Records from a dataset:
== Segment start ==

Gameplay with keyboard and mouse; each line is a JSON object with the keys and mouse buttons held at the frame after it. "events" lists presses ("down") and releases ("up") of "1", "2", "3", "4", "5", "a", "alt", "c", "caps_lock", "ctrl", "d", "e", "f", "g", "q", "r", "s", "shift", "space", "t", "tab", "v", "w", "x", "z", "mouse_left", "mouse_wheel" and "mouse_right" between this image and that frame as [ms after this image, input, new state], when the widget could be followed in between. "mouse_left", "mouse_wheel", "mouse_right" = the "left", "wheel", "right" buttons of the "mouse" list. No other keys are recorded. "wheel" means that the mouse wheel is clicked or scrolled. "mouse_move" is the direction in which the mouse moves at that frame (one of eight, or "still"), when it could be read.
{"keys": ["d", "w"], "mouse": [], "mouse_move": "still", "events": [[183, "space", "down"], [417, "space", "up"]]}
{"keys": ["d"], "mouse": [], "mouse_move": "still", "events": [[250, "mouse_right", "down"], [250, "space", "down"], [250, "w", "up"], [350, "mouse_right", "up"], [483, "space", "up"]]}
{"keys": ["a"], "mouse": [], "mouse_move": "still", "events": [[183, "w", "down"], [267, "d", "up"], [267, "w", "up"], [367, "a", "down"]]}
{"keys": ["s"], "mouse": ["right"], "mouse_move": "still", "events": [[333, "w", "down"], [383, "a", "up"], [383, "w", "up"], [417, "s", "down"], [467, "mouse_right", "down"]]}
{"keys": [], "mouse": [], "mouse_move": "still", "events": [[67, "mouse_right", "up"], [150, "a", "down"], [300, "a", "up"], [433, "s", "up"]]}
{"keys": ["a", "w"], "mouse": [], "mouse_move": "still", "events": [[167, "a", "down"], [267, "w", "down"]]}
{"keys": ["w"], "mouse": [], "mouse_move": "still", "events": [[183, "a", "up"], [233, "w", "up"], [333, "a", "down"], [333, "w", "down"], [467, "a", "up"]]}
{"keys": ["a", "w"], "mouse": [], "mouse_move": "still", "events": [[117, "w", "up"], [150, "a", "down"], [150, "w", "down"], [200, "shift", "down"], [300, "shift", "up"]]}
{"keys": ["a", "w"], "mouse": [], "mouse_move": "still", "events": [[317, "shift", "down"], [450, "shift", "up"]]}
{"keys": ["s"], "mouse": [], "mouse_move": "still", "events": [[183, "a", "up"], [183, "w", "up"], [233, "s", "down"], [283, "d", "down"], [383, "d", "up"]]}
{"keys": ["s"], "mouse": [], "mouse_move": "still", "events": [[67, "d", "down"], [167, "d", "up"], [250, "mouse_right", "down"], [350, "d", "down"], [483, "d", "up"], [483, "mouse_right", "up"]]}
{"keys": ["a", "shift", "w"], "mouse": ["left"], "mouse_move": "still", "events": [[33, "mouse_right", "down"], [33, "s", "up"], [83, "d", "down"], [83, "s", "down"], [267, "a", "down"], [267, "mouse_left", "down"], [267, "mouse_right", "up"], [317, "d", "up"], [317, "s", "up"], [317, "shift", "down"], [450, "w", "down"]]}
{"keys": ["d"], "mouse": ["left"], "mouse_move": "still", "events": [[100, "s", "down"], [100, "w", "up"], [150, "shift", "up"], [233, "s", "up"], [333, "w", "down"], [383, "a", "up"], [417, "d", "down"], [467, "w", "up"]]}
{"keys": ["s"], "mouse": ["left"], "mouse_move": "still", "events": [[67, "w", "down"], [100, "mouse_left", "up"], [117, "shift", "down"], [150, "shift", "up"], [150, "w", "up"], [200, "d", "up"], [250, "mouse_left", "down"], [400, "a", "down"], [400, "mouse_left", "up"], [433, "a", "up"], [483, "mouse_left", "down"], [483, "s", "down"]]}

== Segment end ==

WHAT TO DO: An exact copy of all the entries above is what is needed.

TASK RESULT:
Gameplay with keyboard and mouse; each line is a JSON object with the keys and mouse buttons held at the frame after it. "events" lists presses ("down") and releases ("up") of "1", "2", "3", "4", "5", "a", "alt", "c", "caps_lock", "ctrl", "d", "e", "f", "g", "q", "r", "s", "shift", "space", "t", "tab", "v", "w", "x", "z", "mouse_left", "mouse_wheel" and "mouse_right" between this image and that frame as [ms after this image, input, new state], when the widget could be followed in between. "mouse_left", "mouse_wheel", "mouse_right" = the "left", "wheel", "right" buttons of the "mouse" list. No other keys are recorded. "wheel" means that the mouse wheel is clicked or scrolled. "mouse_move" is the direction in which the mouse moves at that frame (one of eight, or "still"), when it could be read.
{"keys": ["d", "w"], "mouse": [], "mouse_move": "still", "events": [[183, "space", "down"], [417, "space", "up"]]}
{"keys": ["d"], "mouse": [], "mouse_move": "still", "events": [[250, "mouse_right", "down"], [250, "space", "down"], [250, "w", "up"], [350, "mouse_right", "up"], [483, "space", "up"]]}
{"keys": ["a"], "mouse": [], "mouse_move": "still", "events": [[183, "w", "down"], [267, "d", "up"], [267, "w", "up"], [367, "a", "down"]]}
{"keys": ["s"], "mouse": ["right"], "mouse_move": "still", "events": [[333, "w", "down"], [383, "a", "up"], [383, "w", "up"], [417, "s", "down"], [467, "mouse_right", "down"]]}
{"keys": [], "mouse": [], "mouse_move": "still", "events": [[67, "mouse_right", "up"], [150, "a", "down"], [300, "a", "up"], [433, "s", "up"]]}
{"keys": ["a", "w"], "mouse": [], "mouse_move": "still", "events": [[167, "a", "down"], [267, "w", "down"]]}
{"keys": ["w"], "mouse": [], "mouse_move": "still", "events": [[183, "a", "up"], [233, "w", "up"], [333, "a", "down"], [333, "w", "down"], [467, "a", "up"]]}
{"keys": ["a", "w"], "mouse": [], "mouse_move": "still", "events": [[117, "w", "up"], [150, "a", "down"], [150, "w", "down"], [200, "shift", "down"], [300, "shift", "up"]]}
{"keys": ["a", "w"], "mouse": [], "mouse_move": "still", "events": [[317, "shift", "down"], [450, "shift", "up"]]}
{"keys": ["s"], "mouse": [], "mouse_move": "still", "events": [[183, "a", "up"], [183, "w", "up"], [233, "s", "down"], [283, "d", "down"], [383, "d", "up"]]}
{"keys": ["s"], "mouse": [], "mouse_move": "still", "events": [[67, "d", "down"], [167, "d", "up"], [250, "mouse_right", "down"], [350, "d", "down"], [483, "d", "up"], [483, "mouse_right", "up"]]}
{"keys": ["a", "shift", "w"], "mouse": ["left"], "mouse_move": "still", "events": [[33, "mouse_right", "down"], [33, "s", "up"], [83, "d", "down"], [83, "s", "down"], [267, "a", "down"], [267, "mouse_left", "down"], [267, "mouse_right", "up"], [317, "d", "up"], [317, "s", "up"], [317, "shift", "down"], [450, "w", "down"]]}
{"keys": ["d"], "mouse": ["left"], "mouse_move": "still", "events": [[100, "s", "down"], [100, "w", "up"], [150, "shift", "up"], [233, "s", "up"], [333, "w", "down"], [383, "a", "up"], [417, "d", "down"], [467, "w", "up"]]}
{"keys": ["s"], "mouse": ["left"], "mouse_move": "still", "events": [[67, "w", "down"], [100, "mouse_left", "up"], [117, "shift", "down"], [150, "shift", "up"], [150, "w", "up"], [200, "d", "up"], [250, "mouse_left", "down"], [400, "a", "down"], [400, "mouse_left", "up"], [433, "a", "up"], [483, "mouse_left", "down"], [483, "s", "down"]]}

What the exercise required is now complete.